◆ **Exercise inputs**:
********************
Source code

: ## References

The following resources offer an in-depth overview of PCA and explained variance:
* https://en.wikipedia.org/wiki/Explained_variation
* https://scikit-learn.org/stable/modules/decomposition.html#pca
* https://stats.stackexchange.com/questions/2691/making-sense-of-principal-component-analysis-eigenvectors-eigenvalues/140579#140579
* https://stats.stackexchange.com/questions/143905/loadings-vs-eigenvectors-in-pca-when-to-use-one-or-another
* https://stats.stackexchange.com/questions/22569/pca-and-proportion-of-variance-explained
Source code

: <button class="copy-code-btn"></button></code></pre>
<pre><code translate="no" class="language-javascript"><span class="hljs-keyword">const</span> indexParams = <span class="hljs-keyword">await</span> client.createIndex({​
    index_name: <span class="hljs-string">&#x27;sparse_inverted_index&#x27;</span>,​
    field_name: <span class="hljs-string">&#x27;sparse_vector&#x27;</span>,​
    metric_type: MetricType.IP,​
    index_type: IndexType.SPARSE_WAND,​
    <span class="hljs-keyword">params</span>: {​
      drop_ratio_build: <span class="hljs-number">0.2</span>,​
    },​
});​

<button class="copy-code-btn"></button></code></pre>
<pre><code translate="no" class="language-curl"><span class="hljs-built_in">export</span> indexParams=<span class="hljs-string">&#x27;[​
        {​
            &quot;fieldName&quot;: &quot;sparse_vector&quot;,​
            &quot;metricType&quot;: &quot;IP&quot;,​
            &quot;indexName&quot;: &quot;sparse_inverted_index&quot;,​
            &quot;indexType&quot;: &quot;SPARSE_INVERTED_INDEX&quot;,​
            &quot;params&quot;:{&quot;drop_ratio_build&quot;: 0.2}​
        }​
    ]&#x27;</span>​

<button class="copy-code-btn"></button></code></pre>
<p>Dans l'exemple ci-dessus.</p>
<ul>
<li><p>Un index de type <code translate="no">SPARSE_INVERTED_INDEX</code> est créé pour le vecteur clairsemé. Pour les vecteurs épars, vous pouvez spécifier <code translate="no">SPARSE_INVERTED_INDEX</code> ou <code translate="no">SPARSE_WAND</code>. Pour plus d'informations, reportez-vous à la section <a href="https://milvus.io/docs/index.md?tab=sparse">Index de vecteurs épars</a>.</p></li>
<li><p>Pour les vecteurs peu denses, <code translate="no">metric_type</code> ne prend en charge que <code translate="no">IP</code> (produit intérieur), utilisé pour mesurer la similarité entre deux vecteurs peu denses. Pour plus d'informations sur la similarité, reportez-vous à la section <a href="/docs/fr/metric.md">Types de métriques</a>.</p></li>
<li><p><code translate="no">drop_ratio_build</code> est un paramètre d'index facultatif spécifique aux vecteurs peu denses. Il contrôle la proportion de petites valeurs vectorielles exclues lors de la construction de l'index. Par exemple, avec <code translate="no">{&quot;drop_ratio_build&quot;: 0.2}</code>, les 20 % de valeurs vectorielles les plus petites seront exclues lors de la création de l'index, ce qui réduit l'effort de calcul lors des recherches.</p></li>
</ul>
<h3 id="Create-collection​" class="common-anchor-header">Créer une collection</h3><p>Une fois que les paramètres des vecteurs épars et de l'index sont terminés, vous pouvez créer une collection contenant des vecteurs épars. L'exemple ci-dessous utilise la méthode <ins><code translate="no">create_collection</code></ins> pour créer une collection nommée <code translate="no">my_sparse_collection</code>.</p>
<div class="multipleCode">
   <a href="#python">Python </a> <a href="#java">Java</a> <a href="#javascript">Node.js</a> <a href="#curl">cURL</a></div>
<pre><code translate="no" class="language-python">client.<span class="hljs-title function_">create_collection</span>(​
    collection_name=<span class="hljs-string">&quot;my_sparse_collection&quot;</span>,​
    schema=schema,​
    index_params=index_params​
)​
********************
◆ **Exercise details**: Your response should be made up of the lines in the data that contain the word "python".

◆ **Solution to the problem**:
   <a href="#python">Python </a> <a href="#java">Java</a> <a href="#javascript">Node.js</a> <a href="#curl">cURL</a></div>
<pre><code translate="no" class="language-python">client.<span class="hljs-title function_">create_collection</span>(​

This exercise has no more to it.